A conversation we had in our house many years ago:
"I think I'll try that brand new recipe when so-and-so and such-and-such come over tomorrow."
"Only if we cook it for ourselves today. Because it's rude to experiments on guests."Don't experiment on guests. If you have invited someone into your space for an evening, make sure you know what you're doing and can steer them safely through it. This applies tenfold if you've never met them before.
If you are inviting people, you are the host. Being host comes with certain responsibilities. One of those responsibilities is to be alert: to how your guests feel, how your experiment is landing. When you invite guests it's about them, not you. If, for example, we're talking about dinner, and people have toyed with it, pushed it to one side, talked loudly about the wine, then the thing to do is to laugh, say, Well, that didn't work! apologise, and order takeaway. Because if your guests have arrived hungry, you need to feed them. Or they will go away annoyed.

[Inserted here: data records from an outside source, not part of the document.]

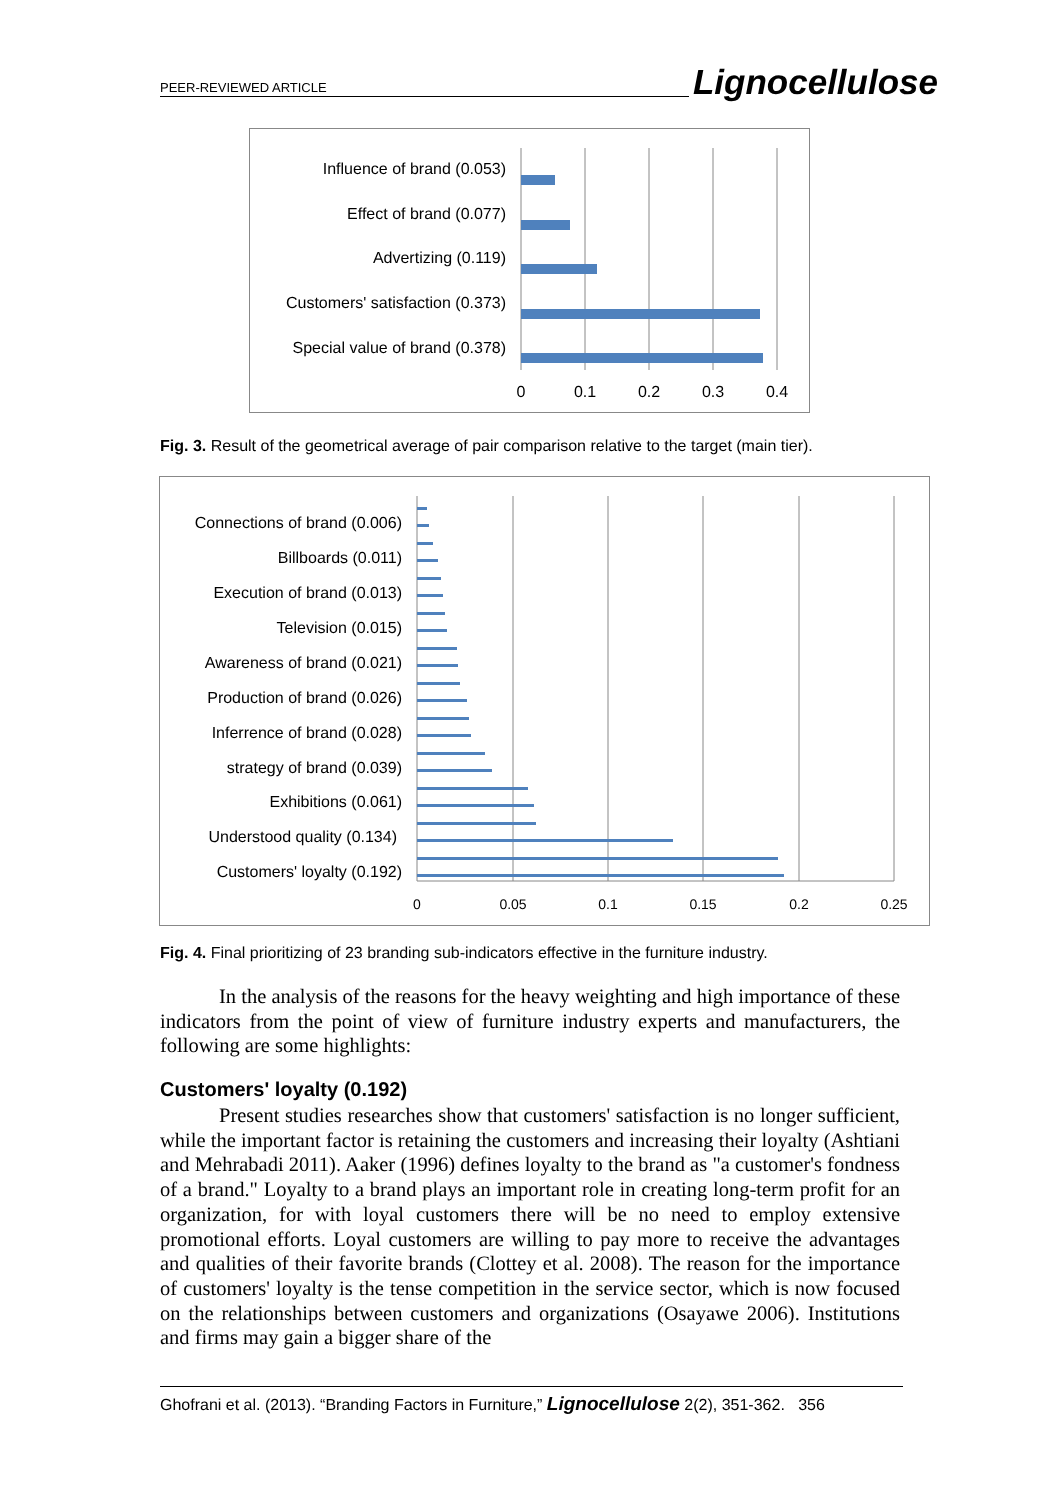PEER-REVIEWED ARTICLE Lignocellulose
Influence of brand (0.053)
Effect of brand (0.077)
Advertizing (0.119)
Customers' satisfaction (0.373)
Special value of brand (0.378)
0
0.1
0.2
0.3
0.4
Fig. 3. Result of the geometrical average of pair comparison relative to the target (main tier).
Connections of brand (0.006)
Billboards (0.011)
Execution of brand (0.013)
Television (0.015)
Awareness of brand (0.021)
Production of brand (0.026)
Inferrence of brand (0.028)
strategy of brand (0.039)
Exhibitions (0.061)
Understood quality (0.134)
Customers' loyalty (0.192)
0
0.05
0.1
0.15
0.2
0.25
Fig. 4. Final prioritizing of 23 branding sub-indicators effective in the furniture industry.
In the analysis of the reasons for the heavy weighting and high importance of these indicators from the point of view of furniture industry experts and manufacturers, the following are some highlights:
Customers' loyalty (0.192)
Present studies researches show that customers' satisfaction is no longer sufficient, while the important factor is retaining the customers and increasing their loyalty (Ashtiani and Mehrabadi 2011). Aaker (1996) defines loyalty to the brand as "a customer's fondness of a brand." Loyalty to a brand plays an important role in creating long-term profit for an organization, for with loyal customers there will be no need to employ extensive promotional efforts. Loyal customers are willing to pay more to receive the advantages and qualities of their favorite brands (Clottey et al. 2008). The reason for the importance of customers' loyalty is the tense competition in the service sector, which is now focused on the relationships between customers and organizations (Osayawe 2006). Institutions and firms may gain a bigger share of the
Ghofrani et al. (2013). “Branding Factors in Furniture,” Lignocellulose 2(2), 351-362. 356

Alternatively, ask their permission. Say, I've never done this before is it okay if I try it on you? There are times when your guests will say, Sure! And there are times when your guests will say, Y'know, our workload is currently hellish, now is not a good time. If you surprise people with something half-baked, you are not respecting their time and energy and you are fucking with their expectations. No one likes to have their time wasted, particularly after a hard day.
So here's a personal, professional, and creative tip: do not experiment on guests. This applies to dinner, workshops, meetings, and artwork or performance that involves an investment of more than half an hour or $5. Just don't.